[PATCH] D12116: [AArch64] Improve load/store optimizer to handle LDUR + LDR.

Mon Aug 24 11:10:10 PDT 2015

mcrosier added a comment.

Hi Michael,
So, you're saying that performSTORECombine splits 16B stores that cross line boundaries for performance reasons.  AFAICT, this combine is only enabled with Cyclone.  Later the AArch64LoadStore optimizer runs and combines these split stores undoing the optimization performed during ISelLowering.

If I understand things correctly, I think this makes sense.  However, I'd probably implement this in a separate patch and test it on other subtargets (e.g., A57).  Sound reasonable?

================
Comment at: lib/Target/AArch64/AArch64LoadStoreOptimizer.cpp:455
@@ +454,3 @@
+    PairedOffset =
+        PairedIsUnscaled ? PairedOffset / MemSize : PairedOffset * MemSize;
+  }
----------------
mzolotukhin wrote:
> This looks strange.
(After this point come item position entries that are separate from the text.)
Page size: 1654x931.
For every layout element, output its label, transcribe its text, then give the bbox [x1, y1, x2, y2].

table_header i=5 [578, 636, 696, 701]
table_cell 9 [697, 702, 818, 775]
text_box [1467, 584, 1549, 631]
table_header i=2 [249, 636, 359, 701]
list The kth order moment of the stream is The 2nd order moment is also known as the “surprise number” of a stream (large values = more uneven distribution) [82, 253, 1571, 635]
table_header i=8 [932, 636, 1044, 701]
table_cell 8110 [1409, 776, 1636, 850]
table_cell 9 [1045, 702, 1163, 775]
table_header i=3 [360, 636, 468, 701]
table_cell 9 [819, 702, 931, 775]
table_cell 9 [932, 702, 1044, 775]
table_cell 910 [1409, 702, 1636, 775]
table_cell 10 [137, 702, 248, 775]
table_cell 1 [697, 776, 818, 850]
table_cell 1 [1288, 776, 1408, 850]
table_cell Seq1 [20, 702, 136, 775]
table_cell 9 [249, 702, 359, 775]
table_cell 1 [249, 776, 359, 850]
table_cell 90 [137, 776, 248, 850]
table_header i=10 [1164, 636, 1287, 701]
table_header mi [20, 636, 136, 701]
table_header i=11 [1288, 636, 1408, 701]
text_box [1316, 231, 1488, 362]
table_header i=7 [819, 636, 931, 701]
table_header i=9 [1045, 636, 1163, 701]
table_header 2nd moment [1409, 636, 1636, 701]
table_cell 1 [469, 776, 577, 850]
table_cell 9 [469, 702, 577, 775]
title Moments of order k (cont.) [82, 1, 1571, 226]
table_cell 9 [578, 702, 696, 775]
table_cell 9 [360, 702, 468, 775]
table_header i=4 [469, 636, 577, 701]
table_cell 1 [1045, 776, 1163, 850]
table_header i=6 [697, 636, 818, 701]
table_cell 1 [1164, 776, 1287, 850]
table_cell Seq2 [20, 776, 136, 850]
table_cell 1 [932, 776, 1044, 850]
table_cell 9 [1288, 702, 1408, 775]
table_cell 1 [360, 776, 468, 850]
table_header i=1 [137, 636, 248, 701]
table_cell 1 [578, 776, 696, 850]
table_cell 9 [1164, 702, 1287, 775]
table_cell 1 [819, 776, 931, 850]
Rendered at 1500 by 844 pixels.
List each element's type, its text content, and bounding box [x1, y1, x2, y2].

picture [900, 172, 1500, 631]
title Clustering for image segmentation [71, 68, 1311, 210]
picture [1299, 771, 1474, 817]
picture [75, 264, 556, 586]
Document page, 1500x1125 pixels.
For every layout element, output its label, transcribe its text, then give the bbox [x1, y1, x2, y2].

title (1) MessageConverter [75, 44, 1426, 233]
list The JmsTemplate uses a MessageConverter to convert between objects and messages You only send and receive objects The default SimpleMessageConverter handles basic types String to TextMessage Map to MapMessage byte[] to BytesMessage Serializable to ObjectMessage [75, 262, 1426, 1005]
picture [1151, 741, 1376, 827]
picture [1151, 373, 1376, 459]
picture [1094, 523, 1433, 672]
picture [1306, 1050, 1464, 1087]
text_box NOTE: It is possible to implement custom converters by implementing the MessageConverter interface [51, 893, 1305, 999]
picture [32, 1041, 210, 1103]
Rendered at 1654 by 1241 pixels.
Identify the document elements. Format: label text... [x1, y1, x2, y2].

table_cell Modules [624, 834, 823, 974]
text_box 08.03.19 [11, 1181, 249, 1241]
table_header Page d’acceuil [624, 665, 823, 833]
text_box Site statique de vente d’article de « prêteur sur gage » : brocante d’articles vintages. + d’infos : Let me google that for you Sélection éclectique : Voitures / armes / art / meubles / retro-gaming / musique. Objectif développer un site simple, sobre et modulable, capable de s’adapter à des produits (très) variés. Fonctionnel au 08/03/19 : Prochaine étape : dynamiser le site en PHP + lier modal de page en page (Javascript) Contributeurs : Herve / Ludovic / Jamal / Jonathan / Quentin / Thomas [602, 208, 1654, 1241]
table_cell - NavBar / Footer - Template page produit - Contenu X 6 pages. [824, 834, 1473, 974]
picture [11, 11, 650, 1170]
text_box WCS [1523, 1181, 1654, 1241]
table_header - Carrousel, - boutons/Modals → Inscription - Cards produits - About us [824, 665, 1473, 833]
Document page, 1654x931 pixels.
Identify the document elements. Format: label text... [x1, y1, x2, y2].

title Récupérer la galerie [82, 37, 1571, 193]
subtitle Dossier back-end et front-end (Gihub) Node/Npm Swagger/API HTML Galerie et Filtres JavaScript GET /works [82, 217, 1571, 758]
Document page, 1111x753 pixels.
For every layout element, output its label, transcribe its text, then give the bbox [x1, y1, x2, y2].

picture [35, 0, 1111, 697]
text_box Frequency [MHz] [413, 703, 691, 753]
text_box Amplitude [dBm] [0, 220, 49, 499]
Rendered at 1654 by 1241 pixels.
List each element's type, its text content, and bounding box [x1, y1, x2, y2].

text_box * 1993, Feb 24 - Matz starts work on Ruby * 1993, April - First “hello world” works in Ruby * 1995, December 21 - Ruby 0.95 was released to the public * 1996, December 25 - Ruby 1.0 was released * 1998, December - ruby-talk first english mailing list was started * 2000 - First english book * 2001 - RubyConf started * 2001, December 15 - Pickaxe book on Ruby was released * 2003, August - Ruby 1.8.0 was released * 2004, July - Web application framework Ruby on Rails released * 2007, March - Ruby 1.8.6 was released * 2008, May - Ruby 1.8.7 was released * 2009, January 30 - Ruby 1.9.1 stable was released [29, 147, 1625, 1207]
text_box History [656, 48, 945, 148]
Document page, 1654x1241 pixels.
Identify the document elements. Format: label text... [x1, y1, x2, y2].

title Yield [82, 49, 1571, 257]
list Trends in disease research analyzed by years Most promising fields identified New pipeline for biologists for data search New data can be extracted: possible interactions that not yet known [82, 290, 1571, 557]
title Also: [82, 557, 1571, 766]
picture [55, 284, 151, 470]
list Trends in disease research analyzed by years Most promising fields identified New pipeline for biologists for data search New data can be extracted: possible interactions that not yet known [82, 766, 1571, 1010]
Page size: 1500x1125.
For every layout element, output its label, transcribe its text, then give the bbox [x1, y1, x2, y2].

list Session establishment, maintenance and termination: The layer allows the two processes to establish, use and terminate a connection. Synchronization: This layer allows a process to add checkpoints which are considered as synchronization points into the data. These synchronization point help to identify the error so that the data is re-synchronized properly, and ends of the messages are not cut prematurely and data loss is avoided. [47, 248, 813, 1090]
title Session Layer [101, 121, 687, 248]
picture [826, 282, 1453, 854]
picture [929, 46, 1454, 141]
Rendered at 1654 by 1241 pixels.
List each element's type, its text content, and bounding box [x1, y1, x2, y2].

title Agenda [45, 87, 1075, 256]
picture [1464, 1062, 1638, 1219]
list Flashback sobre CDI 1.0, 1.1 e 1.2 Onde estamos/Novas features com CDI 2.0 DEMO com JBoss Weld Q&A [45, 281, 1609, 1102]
Is it expected that scaled and unscaled offset differ by `MemSize^2`? (in one case you multiply by `MemSize`, in the other - divide)
My assumption is that a scaled offset is always the unscaled offset divide by the MemSize and conversely the unscaled offset is always the scaled offset divided by the MemSize; I believe this is valid.

I.e., 
Unscaled Offset = Scaled Offset * MemSize;
Scaled Offset = Unscaled Offset / MemSize;

What did I miss?  I'm trying to simply the logic so that both offsets are either scaled or unscaled, but not a mix of the two.  I'm guessing you're concerned my conversion is incorrect.

Repository:
  rL LLVM

http://reviews.llvm.org/D12116